AARP/143/2023 du 28.04.2023 sur JTDP/1073/2022 ( PENAL ) , RECEVABLE

Descripteurs : CONSENTEMENT DU LÉSÉ;PLAINTE PÉNALE;RETRAIT(VOIE DE DROIT)
Normes : CPP.403; CPP.118; CPP.115; CP.30; CP.33; CPP.304
RÉPUBLIQUE ET CANTON DE GENÈVE

POUVOIR JUDICIAIRE

P/19458/2021 AARP/143/2023

COUR DE JUSTICE

Chambre pénale d'appel et de révision

Arrêt du 27 avril 2023

 

Entre

A______, domiciliée c/o M. B______, ______, comparant en personne,

appelante,

 

contre le jugement JTDP/1073/2022 rendu le 2 septembre 2022 par le Tribunal de police,

 

et

C______, domicilié ______, comparant par Me Gianmarco CALIRI DELGADO, avocat, LENZ & STAEHELIN, route de Chêne 30, case postale 615, 1211 Genève 6,

LE MINISTÈRE PUBLIC de la République et canton de Genève, route de Chancy 6B, case postale 3565, 1211 Genève 3,

intimés.


EN FAIT :

A. a. En temps utile, A______ appelle du jugement du 2 septembre 2022, par lequel le Tribunal de police (TP) a acquitté C______ d'appropriation illégitime (art. 137 ch. 1 CP).

b. Selon l'ordonnance pénale du 18 octobre 2021, il était reproché à C______ de s'être, à Genève, à une date indéterminée entre le 25 avril 2019, date du vol de bijoux au domicile de A______, et le 30 juin 2021, date de la revente par C______ d'un certain nombre de bijoux auprès de l'entreprise D______, approprié divers bijoux, dont une chevalière gravée "E______" appartenant à A______, dans le but de se procurer un enrichissement illégitime à due concurrence de la valeur de ces objets.

B. a. A______ entreprend intégralement ce jugement, concluant à ce que C______ soit reconnu coupable d'appropriation illégitime (art. 137 ch. 1 CP).

b. C______ conclut à l'irrecevabilité de l'appel et formule une demande motivée de non-entrée en matière.

Il n'avait commis tout au plus qu'une forme privilégiée de l'infraction d'appropriation illégitime, soit celle de l'art. 137 ch. 2 al. 1 CP, "les bijoux étant tombés dans sa sphère d'influence indépendamment de sa volonté", et cette infraction n'est punissable que sur plainte. Or, A______ n'avait jamais porté plainte contre lui. En particulier, sa plainte du 26 avril 2019 contre inconnu ne pouvait pas englober des faits commis postérieurement au dépôt de celle-ci. De plus, les deux complexes de faits en cause n'avaient aucun lien entre eux. A______ aurait dû déposer une nouvelle plainte dans les trois mois, dès le 22 décembre 2021 (ndr : date de l'audience de confrontation par devant le Ministère public [MP]), jour où elle avait eu connaissance de l'auteur de cette nouvelle infraction. Son droit était désormais prescrit.
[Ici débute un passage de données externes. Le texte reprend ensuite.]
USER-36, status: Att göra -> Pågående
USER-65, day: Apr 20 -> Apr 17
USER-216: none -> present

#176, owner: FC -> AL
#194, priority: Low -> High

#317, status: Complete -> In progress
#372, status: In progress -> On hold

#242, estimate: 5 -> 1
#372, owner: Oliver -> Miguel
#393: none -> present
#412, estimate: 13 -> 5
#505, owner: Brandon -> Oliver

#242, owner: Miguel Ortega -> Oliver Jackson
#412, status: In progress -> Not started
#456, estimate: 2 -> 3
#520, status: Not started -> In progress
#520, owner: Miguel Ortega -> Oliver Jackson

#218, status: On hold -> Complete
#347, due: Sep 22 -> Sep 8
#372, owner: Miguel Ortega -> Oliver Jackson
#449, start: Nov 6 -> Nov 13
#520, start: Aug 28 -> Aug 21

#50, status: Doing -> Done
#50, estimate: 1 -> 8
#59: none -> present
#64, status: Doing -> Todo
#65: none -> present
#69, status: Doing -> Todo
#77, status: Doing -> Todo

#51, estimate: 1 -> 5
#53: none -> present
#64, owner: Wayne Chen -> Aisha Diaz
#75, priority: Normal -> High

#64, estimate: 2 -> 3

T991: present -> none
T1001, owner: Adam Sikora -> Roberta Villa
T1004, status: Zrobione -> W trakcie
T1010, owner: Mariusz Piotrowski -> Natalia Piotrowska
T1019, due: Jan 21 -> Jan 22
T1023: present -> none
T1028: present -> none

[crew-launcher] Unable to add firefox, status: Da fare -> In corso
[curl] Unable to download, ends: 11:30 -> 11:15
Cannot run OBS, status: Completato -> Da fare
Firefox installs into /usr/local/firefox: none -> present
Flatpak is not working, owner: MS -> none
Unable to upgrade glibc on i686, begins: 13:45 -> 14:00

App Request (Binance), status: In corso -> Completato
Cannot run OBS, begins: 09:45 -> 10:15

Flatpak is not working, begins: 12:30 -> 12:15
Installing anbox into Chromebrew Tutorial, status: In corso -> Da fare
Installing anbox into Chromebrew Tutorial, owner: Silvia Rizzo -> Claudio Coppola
c. Le MP s'en rapporte à justice concernant la recevabilité de l'appel.

d. A______, dans sa réplique, persiste dans ses conclusions en recevabilité de son appel. Les faits reprochés étaient constitutifs d'une appropriation illégitime au sens de l'art. 137 ch. 1 CP, comme l'avait retenu le premier juge ; par conséquent, la poursuite avait lieu d'office et non pas sur plainte. Il fallait lui reconnaître la qualité de partie plaignante au vu de la plainte pénale déposée. À teneur de la jurisprudence, une partie plaignante avait un intérêt à pouvoir contester un verdict de culpabilité, puisqu'il pouvait avoir une influence sur ses prétentions hors procès pénal, cela même si elle n'avait pas pris de conclusions civiles. En l'état, elle n'avait pas renoncé à agir ultérieurement sur le plan civil. Par ailleurs, lors de l'audience de jugement, elle n'était pas assistée d'un avocat et ne possédait elle-même aucune connaissance juridique ; elle ne maîtrisait pas bien le français. Dès lors, on ne pouvait pas interpréter ses propos comme une renonciation à sa qualité de partie plaignante au pénal ou au civil.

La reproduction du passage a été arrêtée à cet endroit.